Bangladesh will step up international pressure for repatriation of Rohingya: Minister

People crossing a river from a Rohingya refugee camp in Cox's Bazar, Bangladesh, on Sept 19, 2017. PHOTO: REUTERS

DHAKA - Bangladesh plans to increase the pressure on Myanmar to take back the 700,000 Rohingya refugees that it has been sheltering for over a decade.

"On one hand we are concentrating on humanitarian aid, and on the other, we are beefing up the international pressure on Myanmar, so they can take them back at the earliest (time)," Bangladesh's State Minister for Foreign Affairs Mohammed Shahriar Alam told The Straits Times on Thursday (Sept 21).

He was speaking in response to the declaration by Myanmar leader Aung San Suu Kyi on Tuesday that her government was ready to verify the refugees for repatriation according to a bilateral agreement reached in the 1990s, after an earlier exodus from Myanmar's troubled Rakhine state.

"They didn't respect that agreement," Mr Alam said of Myanmar's previous military government. "It was very difficult to communicate with them - almost zero response from the Myanmar side."

The Bangladesh government had "patiently" waited for Ms Suu Kyi's civilian government to take over after her victory in the 2015 election, hoping the transition would speed up the process, he said.

"We always wanted to engage meaningfully - bilaterally, not internationalising the issue," he said. "But obviously that didn't happen."

Bangladesh, which sent about 230,000 Rohingya back to Myanmar in the 1990s, has waited for years for Myanmar to accept another batch of 2,415 who have had their origins verified.

But its crowded refugee camps in the south-east are now being strained by an influx of 429,000 Rohingya who have poured in since Aug 25, when a Rohingya insurgent attack triggered a scorched-earth military crackdown.

The Rohingya are not considered an ethnic group in Myanmar, but as illegal "Bengali" migrants who arrived during colonial times.

Hundreds of villages in Rakhine have burnt to the ground - an act which the fleeing Rohingya blame on ethnic Rakhines working in concert with security forces. Naypyidaw has suggested the villagers are burning their own homes.

The widespread destruction of villages means new rules for refugee verification would be needed, said Mr Alam.

Many of the refugees are unaccompanied children, and hence unlikely to have documents proving their identity. The same applies for those whose homes have been razed.

"We would need to put new procedures in places, like United Nations would have to be present during the identification process," he said.

The minister also urged Asean to press Myanmar on the Rakhine issue.

"Asean countries need to come forward because Myanmar remains mindful of its relationship with the Asean countries," he said.

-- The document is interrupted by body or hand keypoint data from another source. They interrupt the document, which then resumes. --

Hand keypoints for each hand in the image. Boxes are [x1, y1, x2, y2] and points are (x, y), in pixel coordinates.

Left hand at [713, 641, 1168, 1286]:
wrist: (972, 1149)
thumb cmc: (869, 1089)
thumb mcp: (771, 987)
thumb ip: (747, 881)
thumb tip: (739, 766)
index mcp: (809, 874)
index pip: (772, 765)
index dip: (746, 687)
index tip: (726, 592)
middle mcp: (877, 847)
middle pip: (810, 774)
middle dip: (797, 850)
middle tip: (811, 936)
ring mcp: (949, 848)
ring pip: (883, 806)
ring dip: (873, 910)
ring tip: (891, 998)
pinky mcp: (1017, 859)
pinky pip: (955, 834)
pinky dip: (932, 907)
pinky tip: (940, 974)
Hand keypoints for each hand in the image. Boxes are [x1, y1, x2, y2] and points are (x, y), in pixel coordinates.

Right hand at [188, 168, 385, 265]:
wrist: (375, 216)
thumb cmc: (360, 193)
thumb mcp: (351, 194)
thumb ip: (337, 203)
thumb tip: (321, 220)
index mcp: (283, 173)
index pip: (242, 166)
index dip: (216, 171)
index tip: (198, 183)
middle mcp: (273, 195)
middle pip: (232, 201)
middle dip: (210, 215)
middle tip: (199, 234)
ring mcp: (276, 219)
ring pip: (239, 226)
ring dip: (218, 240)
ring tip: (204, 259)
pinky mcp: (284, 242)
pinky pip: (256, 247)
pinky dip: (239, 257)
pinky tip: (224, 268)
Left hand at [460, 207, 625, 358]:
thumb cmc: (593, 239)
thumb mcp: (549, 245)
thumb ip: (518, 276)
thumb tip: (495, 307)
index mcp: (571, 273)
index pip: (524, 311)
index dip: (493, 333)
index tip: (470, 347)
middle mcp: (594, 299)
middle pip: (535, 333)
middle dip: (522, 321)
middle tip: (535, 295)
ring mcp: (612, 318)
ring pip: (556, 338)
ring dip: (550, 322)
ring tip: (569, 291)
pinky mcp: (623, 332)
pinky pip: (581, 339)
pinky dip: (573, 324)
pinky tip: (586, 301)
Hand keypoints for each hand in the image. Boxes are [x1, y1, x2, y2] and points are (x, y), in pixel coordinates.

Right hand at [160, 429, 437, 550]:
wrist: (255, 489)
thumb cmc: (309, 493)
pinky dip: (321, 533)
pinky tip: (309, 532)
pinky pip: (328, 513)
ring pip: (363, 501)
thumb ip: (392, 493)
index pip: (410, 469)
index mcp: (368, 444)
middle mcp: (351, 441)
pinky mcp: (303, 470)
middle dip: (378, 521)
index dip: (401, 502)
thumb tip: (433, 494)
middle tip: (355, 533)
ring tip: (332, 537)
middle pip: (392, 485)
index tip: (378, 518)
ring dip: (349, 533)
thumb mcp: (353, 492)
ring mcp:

Ms Suu Kyi, who is also Myanmar's foreign minister, skipped this month's United Nations General Assembly in New York. Asean ministers present there are expected to hold an informal meeting on its sidelines, where the Rakhine issue could be discussed.

Although Asean countries such as Indonesia, Malaysia and Singapore have publicly voiced their concern over the Rakhine issue, there have been no initiatives from the 10-nation bloc on the humanitarian crisis. The grouping operates by consensus.

Mr Alam said: "Asean has a policy of not interfering in other member countries' internal affairs, but this is an issue which is no longer Myanmar's own."